Collected data:

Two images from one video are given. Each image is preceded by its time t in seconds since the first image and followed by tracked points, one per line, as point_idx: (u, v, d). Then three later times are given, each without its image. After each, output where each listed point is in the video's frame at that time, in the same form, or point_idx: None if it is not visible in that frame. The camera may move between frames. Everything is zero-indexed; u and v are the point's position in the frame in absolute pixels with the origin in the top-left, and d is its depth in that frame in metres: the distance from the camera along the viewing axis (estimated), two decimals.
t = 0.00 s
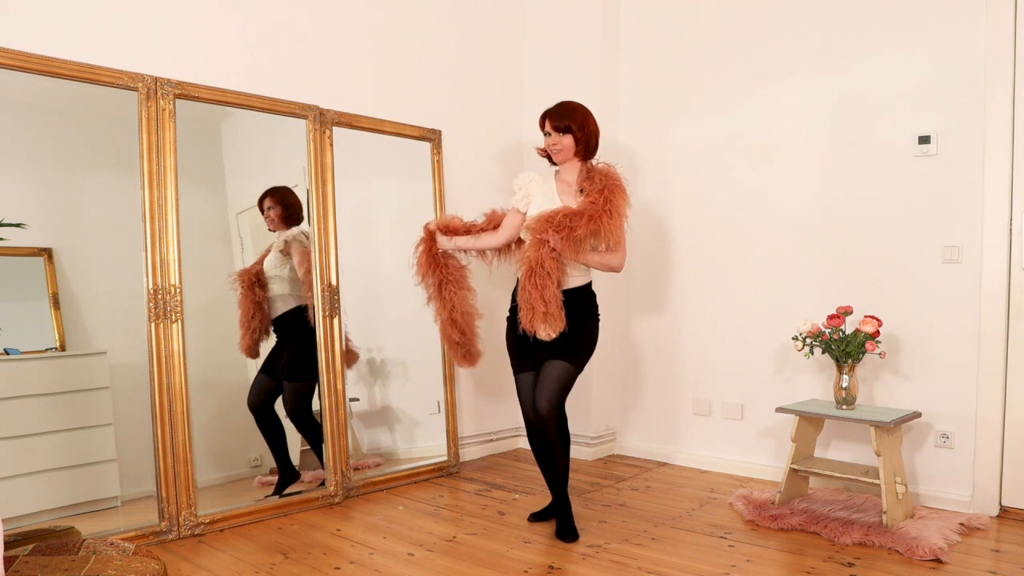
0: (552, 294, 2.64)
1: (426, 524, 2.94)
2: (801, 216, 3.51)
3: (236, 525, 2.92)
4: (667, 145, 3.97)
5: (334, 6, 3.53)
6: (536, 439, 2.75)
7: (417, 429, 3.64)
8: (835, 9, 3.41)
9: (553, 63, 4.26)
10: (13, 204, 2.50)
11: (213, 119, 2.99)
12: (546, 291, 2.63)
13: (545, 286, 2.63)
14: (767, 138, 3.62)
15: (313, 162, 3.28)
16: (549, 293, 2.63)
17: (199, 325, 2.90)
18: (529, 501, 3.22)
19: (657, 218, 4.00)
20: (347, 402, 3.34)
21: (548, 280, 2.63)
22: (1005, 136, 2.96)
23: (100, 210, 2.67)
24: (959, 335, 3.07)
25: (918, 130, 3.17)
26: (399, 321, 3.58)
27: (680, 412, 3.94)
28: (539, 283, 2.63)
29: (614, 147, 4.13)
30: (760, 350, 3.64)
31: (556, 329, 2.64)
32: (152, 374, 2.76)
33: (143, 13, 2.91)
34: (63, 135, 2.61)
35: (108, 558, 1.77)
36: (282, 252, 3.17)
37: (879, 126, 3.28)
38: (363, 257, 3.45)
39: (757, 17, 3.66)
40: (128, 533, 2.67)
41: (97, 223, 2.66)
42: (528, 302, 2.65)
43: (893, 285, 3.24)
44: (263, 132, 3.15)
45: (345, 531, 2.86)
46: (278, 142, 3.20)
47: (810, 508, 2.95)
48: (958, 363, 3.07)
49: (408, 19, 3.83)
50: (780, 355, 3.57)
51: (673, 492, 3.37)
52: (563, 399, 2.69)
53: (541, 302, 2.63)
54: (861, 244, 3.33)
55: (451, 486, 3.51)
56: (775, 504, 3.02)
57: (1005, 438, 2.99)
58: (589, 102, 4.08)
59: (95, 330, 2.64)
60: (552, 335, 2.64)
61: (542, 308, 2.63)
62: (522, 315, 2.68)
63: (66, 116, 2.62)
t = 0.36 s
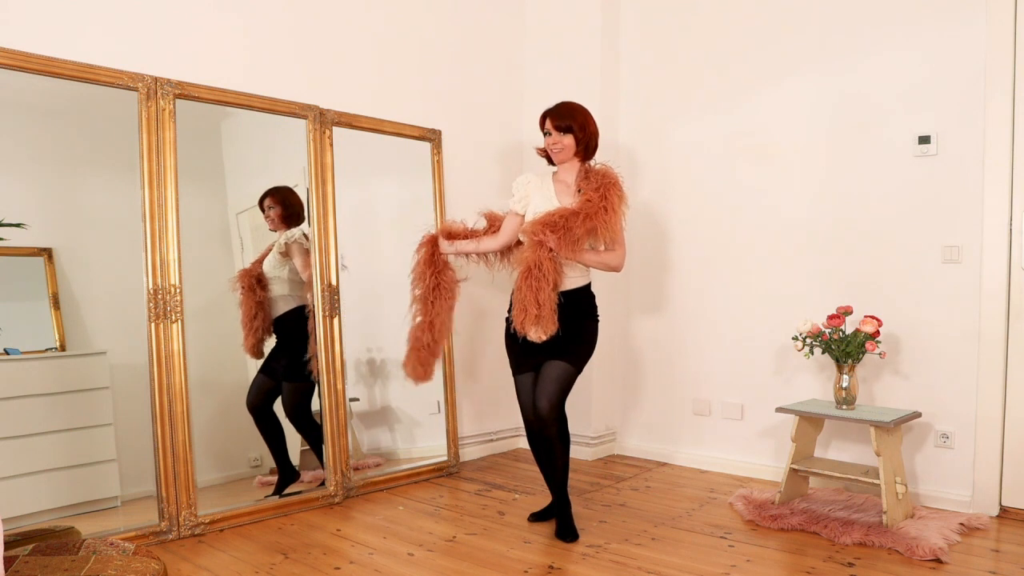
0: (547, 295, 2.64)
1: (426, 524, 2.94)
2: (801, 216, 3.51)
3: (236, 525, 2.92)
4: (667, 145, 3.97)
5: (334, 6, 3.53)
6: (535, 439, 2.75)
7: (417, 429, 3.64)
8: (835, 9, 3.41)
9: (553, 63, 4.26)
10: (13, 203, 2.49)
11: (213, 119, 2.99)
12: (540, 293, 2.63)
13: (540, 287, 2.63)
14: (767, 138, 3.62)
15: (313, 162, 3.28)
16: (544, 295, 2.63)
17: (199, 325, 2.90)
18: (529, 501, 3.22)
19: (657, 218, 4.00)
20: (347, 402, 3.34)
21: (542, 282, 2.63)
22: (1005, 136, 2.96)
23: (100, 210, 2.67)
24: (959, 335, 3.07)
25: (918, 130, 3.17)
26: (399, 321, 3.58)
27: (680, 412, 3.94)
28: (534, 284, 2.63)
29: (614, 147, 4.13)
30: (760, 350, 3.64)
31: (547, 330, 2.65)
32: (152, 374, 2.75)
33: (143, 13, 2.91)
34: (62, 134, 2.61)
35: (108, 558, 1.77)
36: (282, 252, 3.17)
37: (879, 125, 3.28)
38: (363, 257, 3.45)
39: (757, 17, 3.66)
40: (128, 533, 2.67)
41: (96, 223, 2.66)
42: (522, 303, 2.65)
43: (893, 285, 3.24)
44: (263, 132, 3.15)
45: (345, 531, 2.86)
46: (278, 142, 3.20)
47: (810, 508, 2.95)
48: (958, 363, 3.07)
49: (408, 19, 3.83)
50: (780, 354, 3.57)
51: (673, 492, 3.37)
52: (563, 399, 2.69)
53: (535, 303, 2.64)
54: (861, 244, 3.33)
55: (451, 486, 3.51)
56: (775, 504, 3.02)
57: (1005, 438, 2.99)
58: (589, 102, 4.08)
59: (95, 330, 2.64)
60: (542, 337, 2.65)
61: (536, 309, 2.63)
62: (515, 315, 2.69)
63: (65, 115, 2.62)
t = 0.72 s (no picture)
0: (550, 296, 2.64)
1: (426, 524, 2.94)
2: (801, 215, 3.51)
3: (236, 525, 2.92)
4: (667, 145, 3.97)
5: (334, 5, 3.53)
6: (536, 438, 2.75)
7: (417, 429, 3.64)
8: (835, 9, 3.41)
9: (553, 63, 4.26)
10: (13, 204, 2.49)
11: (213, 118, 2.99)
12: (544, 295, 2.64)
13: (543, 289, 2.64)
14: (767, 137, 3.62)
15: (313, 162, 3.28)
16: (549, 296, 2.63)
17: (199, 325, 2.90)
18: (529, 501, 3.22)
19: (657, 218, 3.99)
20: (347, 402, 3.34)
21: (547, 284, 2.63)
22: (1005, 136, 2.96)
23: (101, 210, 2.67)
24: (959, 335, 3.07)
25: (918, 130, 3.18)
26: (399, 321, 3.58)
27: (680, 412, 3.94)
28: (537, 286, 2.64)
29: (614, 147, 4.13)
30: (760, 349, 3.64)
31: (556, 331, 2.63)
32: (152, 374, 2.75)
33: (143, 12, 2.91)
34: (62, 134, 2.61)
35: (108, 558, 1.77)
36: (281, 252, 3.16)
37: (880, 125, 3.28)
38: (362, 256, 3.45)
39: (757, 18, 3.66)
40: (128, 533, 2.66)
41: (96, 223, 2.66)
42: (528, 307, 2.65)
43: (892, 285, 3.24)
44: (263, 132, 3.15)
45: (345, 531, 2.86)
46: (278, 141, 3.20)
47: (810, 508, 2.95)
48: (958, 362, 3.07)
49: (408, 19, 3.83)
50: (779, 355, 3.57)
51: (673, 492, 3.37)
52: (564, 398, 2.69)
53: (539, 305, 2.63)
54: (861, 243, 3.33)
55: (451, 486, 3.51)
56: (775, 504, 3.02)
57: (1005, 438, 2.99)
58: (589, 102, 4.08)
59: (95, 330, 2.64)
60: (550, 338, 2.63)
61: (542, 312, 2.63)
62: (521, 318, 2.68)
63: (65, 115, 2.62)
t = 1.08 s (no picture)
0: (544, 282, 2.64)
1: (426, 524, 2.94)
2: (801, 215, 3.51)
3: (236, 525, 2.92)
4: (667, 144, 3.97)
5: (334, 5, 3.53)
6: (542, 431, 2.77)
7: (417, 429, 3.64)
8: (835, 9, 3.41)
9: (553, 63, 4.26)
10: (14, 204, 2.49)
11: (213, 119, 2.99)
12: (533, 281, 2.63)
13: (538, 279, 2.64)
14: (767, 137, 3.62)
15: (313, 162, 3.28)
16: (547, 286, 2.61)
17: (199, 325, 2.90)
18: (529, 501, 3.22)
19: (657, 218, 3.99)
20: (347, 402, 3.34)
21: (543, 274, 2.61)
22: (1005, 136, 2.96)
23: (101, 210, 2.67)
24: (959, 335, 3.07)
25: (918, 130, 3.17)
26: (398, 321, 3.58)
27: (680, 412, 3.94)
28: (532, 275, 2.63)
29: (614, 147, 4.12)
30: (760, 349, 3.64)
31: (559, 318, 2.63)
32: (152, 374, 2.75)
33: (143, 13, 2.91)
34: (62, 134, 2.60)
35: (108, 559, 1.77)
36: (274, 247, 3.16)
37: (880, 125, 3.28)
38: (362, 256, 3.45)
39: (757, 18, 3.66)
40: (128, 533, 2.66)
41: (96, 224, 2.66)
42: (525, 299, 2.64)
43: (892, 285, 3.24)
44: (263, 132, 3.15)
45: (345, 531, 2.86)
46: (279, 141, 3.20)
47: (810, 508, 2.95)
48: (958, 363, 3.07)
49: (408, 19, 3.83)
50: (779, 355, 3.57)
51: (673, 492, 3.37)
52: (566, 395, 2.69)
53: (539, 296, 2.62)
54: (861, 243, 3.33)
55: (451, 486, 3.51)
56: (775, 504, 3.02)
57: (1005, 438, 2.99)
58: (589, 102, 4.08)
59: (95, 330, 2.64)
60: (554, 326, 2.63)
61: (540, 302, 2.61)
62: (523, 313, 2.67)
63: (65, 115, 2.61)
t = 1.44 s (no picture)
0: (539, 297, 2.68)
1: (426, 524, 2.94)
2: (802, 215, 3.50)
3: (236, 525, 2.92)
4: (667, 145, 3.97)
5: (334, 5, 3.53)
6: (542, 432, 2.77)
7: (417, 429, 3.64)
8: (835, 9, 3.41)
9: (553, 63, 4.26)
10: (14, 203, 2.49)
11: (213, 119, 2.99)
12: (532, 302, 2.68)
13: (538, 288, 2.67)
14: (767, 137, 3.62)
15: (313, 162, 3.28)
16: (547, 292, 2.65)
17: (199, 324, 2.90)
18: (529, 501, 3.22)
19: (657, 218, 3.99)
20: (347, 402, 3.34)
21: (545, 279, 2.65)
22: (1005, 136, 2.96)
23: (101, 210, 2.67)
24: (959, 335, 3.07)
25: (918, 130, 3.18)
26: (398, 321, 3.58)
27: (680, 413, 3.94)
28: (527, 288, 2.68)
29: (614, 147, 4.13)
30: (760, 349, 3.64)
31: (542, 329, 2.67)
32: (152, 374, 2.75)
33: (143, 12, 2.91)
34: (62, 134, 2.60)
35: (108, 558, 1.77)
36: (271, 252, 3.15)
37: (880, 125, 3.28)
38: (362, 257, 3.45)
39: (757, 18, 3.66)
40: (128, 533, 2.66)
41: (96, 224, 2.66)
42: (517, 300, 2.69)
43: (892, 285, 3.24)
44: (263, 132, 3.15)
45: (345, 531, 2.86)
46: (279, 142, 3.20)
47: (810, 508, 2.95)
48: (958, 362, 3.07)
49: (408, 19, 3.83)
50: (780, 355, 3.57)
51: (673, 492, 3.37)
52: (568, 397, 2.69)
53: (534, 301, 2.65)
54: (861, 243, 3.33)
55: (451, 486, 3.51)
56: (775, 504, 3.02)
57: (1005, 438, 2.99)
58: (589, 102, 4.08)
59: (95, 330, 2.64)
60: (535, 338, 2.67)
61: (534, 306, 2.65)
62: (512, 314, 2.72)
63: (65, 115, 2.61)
...
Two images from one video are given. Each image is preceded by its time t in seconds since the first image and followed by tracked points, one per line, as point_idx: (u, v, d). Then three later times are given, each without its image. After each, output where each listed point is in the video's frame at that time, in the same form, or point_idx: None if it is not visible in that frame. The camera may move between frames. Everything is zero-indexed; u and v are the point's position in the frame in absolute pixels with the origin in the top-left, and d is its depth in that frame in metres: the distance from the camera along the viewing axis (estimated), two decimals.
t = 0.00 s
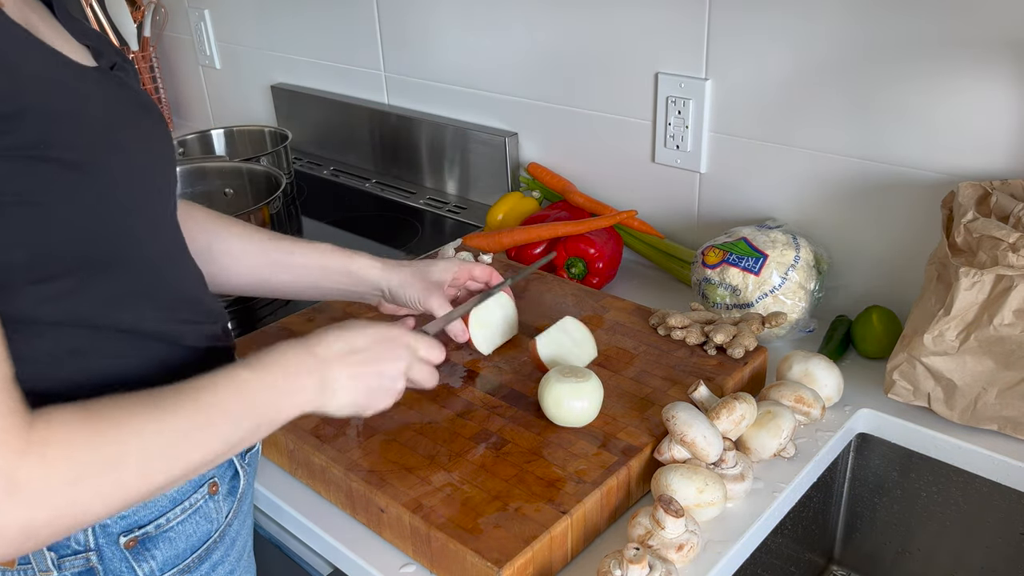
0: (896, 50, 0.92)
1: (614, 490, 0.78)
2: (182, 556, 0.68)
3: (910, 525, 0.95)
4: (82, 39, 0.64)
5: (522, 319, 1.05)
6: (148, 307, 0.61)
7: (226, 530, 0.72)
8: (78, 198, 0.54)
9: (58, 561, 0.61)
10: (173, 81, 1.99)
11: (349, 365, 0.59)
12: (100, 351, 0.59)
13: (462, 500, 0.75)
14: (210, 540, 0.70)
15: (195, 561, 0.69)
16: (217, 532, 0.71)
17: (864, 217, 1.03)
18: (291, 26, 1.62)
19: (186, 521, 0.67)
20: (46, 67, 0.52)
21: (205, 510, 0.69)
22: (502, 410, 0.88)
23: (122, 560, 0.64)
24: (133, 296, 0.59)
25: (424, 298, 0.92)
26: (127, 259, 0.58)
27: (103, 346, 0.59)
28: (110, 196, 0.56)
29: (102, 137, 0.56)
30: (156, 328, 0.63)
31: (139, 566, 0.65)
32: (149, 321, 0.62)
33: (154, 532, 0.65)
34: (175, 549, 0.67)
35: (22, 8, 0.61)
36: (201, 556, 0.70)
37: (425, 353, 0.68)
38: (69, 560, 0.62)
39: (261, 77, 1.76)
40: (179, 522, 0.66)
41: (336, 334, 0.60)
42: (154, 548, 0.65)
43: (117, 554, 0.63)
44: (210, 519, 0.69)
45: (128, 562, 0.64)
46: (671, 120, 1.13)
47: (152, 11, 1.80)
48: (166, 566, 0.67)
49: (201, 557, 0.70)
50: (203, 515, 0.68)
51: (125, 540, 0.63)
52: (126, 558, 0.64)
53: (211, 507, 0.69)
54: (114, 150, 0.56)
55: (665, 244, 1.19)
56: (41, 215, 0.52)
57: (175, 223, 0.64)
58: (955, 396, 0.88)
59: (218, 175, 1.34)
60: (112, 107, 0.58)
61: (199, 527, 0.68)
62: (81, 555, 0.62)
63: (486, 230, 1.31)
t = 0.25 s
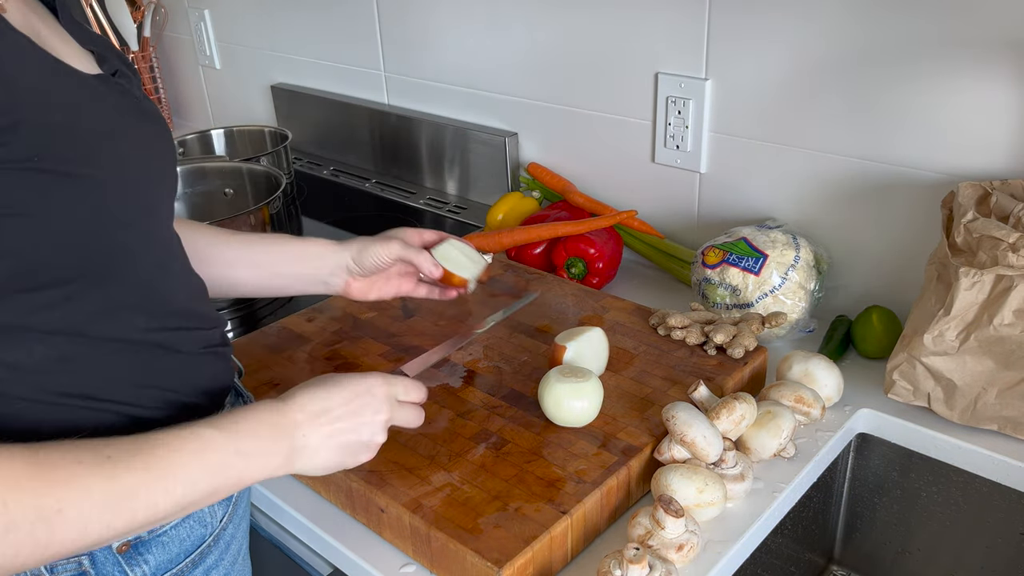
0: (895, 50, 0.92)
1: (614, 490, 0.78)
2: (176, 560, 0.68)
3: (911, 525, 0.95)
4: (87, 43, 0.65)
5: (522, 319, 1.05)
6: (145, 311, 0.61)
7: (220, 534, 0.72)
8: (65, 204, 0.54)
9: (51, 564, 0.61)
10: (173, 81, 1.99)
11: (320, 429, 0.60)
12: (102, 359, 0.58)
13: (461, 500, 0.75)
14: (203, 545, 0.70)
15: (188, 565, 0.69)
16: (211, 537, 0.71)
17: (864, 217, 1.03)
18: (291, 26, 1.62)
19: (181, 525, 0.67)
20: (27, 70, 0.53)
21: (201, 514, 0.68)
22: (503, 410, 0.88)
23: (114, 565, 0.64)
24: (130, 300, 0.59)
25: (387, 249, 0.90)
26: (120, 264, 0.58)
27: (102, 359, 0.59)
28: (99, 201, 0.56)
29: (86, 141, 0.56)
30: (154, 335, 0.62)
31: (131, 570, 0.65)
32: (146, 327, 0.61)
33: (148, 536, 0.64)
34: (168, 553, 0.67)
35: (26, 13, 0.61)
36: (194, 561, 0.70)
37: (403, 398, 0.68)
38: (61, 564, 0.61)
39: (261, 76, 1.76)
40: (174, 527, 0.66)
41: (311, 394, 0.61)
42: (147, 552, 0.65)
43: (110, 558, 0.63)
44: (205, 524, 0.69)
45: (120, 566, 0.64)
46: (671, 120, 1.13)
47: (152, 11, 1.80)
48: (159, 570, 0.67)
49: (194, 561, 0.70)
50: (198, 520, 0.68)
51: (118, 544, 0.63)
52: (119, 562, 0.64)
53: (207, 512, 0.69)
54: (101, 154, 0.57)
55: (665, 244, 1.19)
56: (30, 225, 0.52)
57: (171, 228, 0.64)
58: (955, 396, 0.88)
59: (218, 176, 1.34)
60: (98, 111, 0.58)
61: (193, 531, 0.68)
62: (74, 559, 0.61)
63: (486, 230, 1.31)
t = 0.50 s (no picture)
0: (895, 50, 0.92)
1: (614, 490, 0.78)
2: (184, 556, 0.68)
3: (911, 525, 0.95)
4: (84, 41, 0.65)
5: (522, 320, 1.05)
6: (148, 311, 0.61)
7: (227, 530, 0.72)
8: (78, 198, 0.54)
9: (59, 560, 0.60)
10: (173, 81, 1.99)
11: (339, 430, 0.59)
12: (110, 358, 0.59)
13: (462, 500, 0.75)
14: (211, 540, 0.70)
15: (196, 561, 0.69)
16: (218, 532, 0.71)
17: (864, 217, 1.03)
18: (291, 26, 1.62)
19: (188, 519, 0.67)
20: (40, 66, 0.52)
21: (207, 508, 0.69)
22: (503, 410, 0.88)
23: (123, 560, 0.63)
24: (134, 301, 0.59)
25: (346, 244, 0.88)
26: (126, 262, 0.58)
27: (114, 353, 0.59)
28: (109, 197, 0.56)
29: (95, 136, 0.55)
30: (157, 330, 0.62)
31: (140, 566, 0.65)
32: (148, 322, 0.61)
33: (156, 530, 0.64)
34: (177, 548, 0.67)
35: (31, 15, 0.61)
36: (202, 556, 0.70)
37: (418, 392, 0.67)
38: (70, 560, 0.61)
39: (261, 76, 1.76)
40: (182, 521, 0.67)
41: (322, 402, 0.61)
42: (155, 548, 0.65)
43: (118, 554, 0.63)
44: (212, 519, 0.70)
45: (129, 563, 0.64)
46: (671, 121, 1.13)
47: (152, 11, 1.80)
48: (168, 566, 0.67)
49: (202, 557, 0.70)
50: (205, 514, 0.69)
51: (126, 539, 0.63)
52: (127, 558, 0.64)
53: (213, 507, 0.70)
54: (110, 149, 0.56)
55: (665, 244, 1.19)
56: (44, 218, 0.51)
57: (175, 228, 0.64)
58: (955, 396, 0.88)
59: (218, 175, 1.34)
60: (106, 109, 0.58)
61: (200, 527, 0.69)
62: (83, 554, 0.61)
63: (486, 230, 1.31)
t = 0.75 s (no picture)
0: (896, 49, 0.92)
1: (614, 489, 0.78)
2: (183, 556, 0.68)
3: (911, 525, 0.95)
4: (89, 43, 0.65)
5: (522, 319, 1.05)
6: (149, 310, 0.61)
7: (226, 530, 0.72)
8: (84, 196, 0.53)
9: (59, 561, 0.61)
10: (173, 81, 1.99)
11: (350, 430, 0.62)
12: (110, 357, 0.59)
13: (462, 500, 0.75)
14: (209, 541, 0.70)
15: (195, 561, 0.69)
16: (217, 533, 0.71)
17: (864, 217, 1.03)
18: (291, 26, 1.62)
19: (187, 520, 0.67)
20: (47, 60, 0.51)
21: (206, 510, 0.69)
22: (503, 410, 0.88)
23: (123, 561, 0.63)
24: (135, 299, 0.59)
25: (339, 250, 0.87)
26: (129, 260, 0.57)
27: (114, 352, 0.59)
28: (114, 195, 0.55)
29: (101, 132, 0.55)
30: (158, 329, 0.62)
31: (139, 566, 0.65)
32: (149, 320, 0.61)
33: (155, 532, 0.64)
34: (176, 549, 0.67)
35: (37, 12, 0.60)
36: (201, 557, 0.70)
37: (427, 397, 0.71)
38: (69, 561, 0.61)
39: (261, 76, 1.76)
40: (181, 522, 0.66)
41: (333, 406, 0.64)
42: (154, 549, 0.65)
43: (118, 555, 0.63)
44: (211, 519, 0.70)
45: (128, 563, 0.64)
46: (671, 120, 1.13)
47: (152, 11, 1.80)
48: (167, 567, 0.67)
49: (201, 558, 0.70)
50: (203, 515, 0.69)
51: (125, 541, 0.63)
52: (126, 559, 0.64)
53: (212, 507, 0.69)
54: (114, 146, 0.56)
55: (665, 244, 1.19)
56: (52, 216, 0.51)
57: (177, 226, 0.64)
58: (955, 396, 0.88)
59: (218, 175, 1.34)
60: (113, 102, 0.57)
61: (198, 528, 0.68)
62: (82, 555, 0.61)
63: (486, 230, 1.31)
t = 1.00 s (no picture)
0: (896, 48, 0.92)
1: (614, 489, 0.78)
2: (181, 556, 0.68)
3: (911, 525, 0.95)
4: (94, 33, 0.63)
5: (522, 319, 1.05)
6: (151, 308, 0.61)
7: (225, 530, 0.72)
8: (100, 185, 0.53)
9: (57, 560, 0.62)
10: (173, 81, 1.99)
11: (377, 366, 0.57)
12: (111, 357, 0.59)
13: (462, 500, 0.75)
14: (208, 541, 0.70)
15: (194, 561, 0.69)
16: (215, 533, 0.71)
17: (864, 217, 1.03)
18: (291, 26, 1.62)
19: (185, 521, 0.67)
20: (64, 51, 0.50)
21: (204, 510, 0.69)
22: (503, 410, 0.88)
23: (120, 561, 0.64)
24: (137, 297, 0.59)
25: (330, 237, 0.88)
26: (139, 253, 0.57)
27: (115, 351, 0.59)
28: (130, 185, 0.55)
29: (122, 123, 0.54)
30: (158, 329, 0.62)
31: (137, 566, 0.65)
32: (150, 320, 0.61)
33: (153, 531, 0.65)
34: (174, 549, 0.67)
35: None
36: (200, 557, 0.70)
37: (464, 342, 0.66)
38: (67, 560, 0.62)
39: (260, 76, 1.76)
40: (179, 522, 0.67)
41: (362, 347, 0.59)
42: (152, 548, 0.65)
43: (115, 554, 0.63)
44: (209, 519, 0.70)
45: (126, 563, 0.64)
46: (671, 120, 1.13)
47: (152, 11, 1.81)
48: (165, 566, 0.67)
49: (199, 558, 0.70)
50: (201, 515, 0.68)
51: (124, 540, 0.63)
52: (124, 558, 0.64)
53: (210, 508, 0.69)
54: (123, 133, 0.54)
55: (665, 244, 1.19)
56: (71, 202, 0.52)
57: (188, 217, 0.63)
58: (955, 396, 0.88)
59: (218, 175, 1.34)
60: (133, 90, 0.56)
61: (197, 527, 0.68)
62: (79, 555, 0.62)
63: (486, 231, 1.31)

_PROBLEM_
Only the lines above from the one with "40: (182, 521, 0.67)" up to and including the one with "56: (44, 218, 0.51)" should be repeated, exactly as written.

_ANSWER TO THE PROBLEM_
40: (182, 521, 0.67)
41: (322, 402, 0.61)
42: (155, 548, 0.65)
43: (118, 554, 0.63)
44: (212, 519, 0.70)
45: (129, 563, 0.64)
46: (671, 121, 1.13)
47: (152, 11, 1.80)
48: (168, 566, 0.67)
49: (202, 557, 0.70)
50: (205, 514, 0.69)
51: (126, 539, 0.63)
52: (127, 558, 0.64)
53: (213, 507, 0.70)
54: (110, 149, 0.56)
55: (665, 244, 1.19)
56: (44, 218, 0.51)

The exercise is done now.